TenCirChem is an efficient and versatile quantum computation package for molecular properties.
TenCirChem is based on [TensorCircuit](https://github.com/tencent-quantum-lab/tensorcircuit), with heavy optimization for chemistry applications.

## Install
The package is purely written in Python and can be obtained via `pip` as:

```sh
pip install tencirchem
```

## Getting Started
UCCSD calculation example

```python
from tencirchem import UCCSD, M

d = 0.8
# distance unit is angstrom
h4 = M(atom=[["H", 0, 0, d * i] for i in range(4)])

# setup
uccsd = UCCSD(h4)
# calculate
uccsd.kernel()
# analyze result
uccsd.print_summary(include_circuit=True)
```
Plugin your own code is easy

```python
import numpy as np

from tencirchem import UCCSD
from tencirchem.molecule import h4

uccsd = UCCSD(h4)
# evaluate various properties based on custom parameters
params = np.zeros(uccsd.n_params)
print(uccsd.statevector(params))
print(uccsd.energy(params))
print(uccsd.energy_and_grad(params))
```
Please refer to the [documentation](https://tencent-quantum-lab.github.io/TenCirChem/index.html) 
for more examples and customization.

## Features
- Static module
  - Extremely fast UCC calculation with UCCSD, kUpCCGSD, pUCCD
  - Noisy circuit simulation via TensorCircuit
  - Custom integrals, active space approximation, RDMs, GPU support, etc.
- Dynamic module
  - Transformation from [renormalizer](https://github.com/shuaigroup/Renormalizer) models to qubit representation
  - VQA algorithm based on JAX
  - Built-in models: spin-boson model, pyrazine S1/S2 internal conversion dynamics


## Design principle
- Fast
  - UCC speed 10000x faster than other packages
    - Example: H8 with 16 qubits in 2s (CPU).
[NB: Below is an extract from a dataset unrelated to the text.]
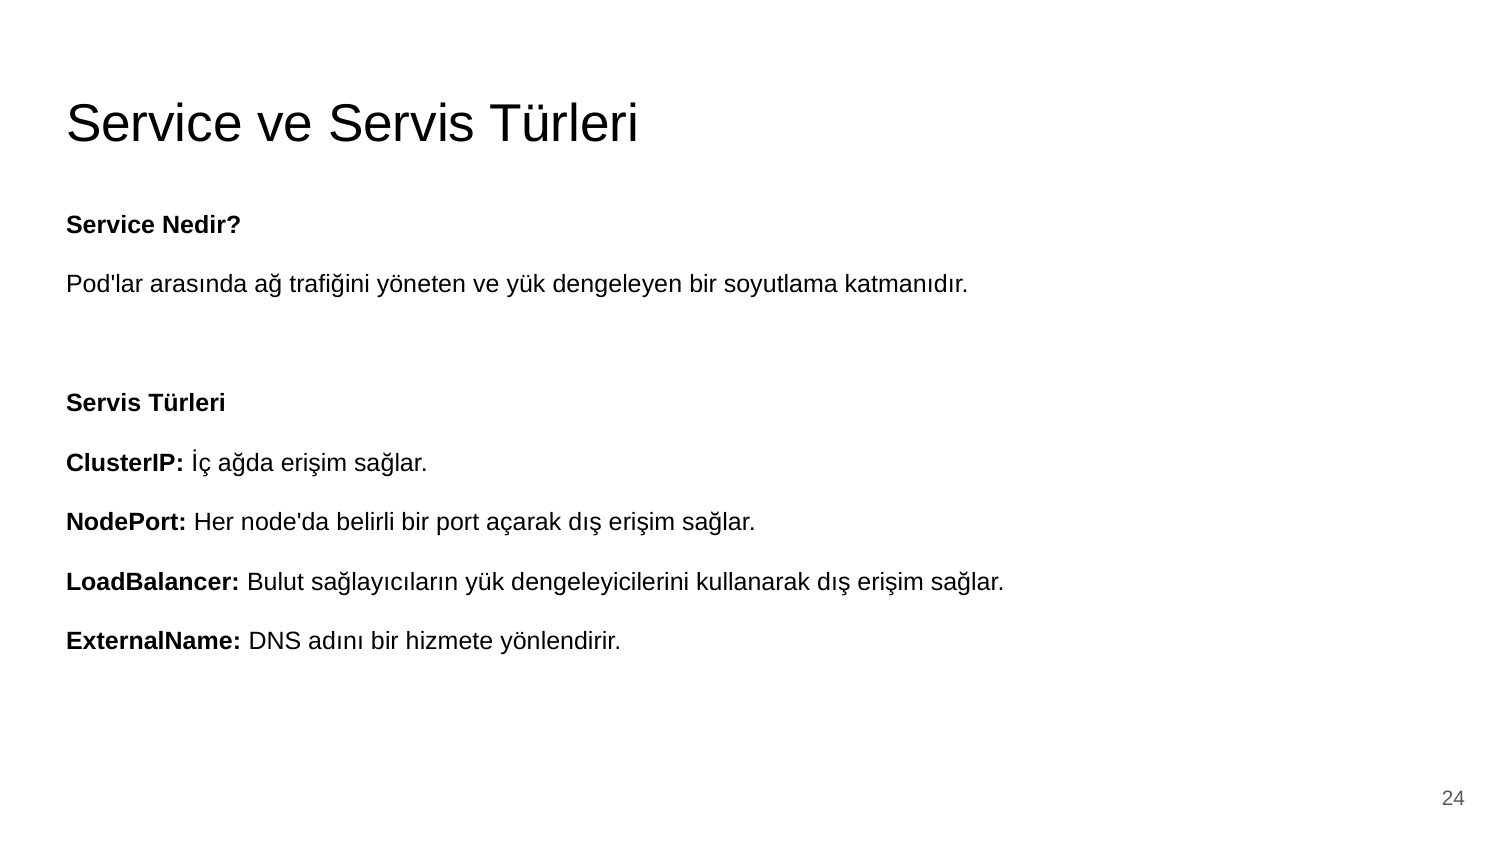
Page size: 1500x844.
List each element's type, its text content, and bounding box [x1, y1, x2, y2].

slide_number <number> [1389, 764, 1480, 830]
title Service ve Servis Türleri [51, 72, 1449, 167]
list Service Nedir? Pod'lar arasında ağ trafiğini yöneten ve yük dengeleyen bir soyutlama katmanıdır. Servis Türleri ClusterIP: İç ağda erişim sağlar. NodePort: Her node'da belirli bir port açarak dış erişim sağlar. LoadBalancer: Bulut sağlayıcıların yük dengeleyicilerini kullanarak dış erişim sağlar. ExternalName: DNS adını bir hizmete yönlendirir. [51, 189, 1449, 750]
H10 with 20 qubits in 14s (GPU)
    - Achieved by analytical expansion of UCC factors and exploitation of symmetry
- Easy to hack
  - Avoid defining new classes and wrappers when possible
    - Example: Excitation operators are represented as `tuple` of `int`. An operator pool is simply a `list` of `tuple`
  - Minimal class inheritance hierarchy: at most two levels
  - Expose internal variables through class attributes

## License
TenCirChem uses its own [license](https://github.com/tencent-quantum-lab/TenCirChem/blob/master/LICENSE)
adopted from [openCARP](https://opencarp.org/download/license).
In short, you can use TenCirChem freely for non-commercial/academic purpose 
and commercial use requires a commercial license.